Plötzlich sind wir alles, was wir gern sein würden, nur nicht mehr wir selbst. Schlimmer noch, wenn wir durch Lügen zu dem werden, was sich der Andere wünscht. Und wenn der dann diese Lügen durchschaut, dann sind wir auch noch beleidigt, enttäuscht und ganz tief verletzt.
Heiratsanzeige Typ Wahrheit: „EU-Rentner und jung gebliebener Disco-Fan (50), unvermögend, unterwegs mit gepflegten 186 cm, leichte Dellen an der Hüfte, ergraute Hinterkopfglatze, von Leben und Liebe gezeichnet, sucht gepflegtes Disco-Girl, normalgewichtig, das auch Nähe und spätes Liebesglück im gemeinsamen Nest ertragen kann.“
Heiratsanzeige Typ Lüge: „Gutsituierter jung gebliebener und gepflegter 50-er, 186 cm groß, schlank, gutaussehend, unternehmungslustig, sucht passende Frau für gemeinsame Unternehmungen. Spätere Heirat nicht ausgeschlossen.“
Lass mich raten, was Du bei der Wahrheit denken wirst:
Witzbold, Pflegefall, Spinner --- oder so ähnlich.

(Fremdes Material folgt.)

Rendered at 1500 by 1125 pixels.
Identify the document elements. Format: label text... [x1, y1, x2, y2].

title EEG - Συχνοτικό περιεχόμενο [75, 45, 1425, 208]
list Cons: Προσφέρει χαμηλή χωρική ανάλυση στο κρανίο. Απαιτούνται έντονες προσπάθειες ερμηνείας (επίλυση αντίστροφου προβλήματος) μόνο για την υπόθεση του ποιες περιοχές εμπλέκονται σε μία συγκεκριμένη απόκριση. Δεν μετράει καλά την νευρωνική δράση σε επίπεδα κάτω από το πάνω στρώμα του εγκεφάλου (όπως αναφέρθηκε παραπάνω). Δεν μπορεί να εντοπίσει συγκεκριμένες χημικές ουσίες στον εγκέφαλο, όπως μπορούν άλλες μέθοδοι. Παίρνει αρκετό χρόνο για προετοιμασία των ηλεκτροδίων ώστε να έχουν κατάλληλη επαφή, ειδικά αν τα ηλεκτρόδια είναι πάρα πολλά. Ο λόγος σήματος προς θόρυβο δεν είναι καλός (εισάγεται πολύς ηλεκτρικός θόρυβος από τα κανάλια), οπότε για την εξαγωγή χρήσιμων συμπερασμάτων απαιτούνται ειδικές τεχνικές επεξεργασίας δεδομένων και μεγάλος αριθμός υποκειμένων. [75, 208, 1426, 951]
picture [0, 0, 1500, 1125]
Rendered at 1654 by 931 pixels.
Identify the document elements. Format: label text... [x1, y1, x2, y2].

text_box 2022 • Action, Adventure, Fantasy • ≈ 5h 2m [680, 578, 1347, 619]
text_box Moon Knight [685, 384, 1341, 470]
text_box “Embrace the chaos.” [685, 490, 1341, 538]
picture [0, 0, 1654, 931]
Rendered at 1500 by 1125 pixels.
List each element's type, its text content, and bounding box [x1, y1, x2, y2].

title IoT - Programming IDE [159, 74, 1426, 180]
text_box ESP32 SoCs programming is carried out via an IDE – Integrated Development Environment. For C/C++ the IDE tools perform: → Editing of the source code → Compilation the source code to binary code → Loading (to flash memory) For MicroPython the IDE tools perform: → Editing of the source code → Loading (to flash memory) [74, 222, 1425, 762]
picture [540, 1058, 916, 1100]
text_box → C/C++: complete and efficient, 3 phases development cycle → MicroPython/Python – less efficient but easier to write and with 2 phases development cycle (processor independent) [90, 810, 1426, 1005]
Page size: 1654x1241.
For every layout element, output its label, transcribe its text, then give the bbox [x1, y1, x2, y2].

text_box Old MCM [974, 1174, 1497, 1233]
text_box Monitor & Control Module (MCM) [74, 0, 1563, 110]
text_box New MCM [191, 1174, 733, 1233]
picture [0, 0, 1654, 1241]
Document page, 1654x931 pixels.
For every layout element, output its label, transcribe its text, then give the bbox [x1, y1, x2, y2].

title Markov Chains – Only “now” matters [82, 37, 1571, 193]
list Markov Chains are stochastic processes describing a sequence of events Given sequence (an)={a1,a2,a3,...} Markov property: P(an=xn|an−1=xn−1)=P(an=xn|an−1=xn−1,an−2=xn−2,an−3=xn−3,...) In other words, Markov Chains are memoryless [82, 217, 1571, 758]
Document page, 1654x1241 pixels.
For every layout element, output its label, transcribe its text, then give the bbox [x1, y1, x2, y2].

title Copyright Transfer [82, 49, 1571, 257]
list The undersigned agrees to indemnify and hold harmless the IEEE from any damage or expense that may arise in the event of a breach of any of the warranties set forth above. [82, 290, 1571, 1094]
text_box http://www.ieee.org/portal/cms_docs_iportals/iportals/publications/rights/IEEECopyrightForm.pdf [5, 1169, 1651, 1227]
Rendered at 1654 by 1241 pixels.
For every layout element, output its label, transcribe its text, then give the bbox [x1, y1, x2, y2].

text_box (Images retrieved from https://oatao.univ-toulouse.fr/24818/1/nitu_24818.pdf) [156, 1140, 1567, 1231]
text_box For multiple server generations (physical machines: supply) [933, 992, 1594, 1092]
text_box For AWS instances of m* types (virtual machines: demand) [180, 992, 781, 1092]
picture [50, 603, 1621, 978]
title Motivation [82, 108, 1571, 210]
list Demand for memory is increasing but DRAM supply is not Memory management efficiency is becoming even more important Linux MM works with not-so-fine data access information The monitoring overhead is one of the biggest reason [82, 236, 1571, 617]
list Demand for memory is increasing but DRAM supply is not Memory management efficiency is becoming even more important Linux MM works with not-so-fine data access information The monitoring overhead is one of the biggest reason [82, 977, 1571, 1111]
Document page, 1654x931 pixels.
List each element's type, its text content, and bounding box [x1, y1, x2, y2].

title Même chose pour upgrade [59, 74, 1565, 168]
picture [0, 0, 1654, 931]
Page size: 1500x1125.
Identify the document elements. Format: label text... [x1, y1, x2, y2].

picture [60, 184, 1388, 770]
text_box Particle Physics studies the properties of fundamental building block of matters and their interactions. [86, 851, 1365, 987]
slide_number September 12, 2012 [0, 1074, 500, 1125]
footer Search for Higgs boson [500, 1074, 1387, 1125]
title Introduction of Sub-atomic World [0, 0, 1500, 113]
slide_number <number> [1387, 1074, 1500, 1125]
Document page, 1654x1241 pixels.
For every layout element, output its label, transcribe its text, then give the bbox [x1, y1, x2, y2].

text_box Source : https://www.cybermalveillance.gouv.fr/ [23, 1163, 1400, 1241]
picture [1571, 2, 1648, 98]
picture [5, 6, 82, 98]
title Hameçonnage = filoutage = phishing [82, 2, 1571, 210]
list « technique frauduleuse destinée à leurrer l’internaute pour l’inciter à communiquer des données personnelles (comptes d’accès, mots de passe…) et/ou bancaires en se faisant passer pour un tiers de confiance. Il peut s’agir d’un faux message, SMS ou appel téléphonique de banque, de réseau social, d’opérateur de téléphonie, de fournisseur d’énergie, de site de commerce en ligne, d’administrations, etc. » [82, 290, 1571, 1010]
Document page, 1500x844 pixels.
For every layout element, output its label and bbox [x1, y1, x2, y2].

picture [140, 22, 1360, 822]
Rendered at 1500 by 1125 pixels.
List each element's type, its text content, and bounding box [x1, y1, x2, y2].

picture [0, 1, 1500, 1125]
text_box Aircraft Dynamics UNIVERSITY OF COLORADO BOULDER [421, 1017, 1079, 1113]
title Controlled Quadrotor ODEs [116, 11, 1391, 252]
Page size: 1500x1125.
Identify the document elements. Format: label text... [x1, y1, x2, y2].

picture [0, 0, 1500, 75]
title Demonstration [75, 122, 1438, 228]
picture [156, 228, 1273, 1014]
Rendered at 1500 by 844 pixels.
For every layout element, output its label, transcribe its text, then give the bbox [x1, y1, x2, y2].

Wir wollen einfach nicht verstehen, das jede Lüge, egal wie klein und unbedeutend, ein Fehler ist. Denn wir wollen nicht angelogen werden und lügen trotzdem selbst. Wie soll da Vertrauen entstehen?
Das alles gilt nicht nur für Äußerlichkeiten, sondern erst recht für die inneren Werte. Was als Wunsch nach Liebe deklariert wird, ist oft der Wunsch zärtlich berührt zu werden, oder nach Sex. Doch wer nur Sex sucht, der sollte lieber die Finger von Beziehungen lassen. Dann ruhig den Partner öfters wechseln und sorgenfrei die Beziehungsprobleme umgehen.
Die Liste unserer Wünsche und Forderungen an den nächsten Partner wird mit jeder negativen Erfahrung umfangreicher. Und die Liste setzt sich nicht nur aus unseren eigenen Erfahrungen zusammen, sondern auch aus Dingen, die wir bei Verwandten und Freunden, aus Radio oder Fernsehen aufnehmen. Irgendwann hat sich alles dann zu einem Wall aus Hindernissen aufgetürmt, die ein neuer Partner nur schwer überwinden kann. Wir verlernen Zugeständnisse zu machen und reden uns ein, dass wir alleine doch auch glücklich sind.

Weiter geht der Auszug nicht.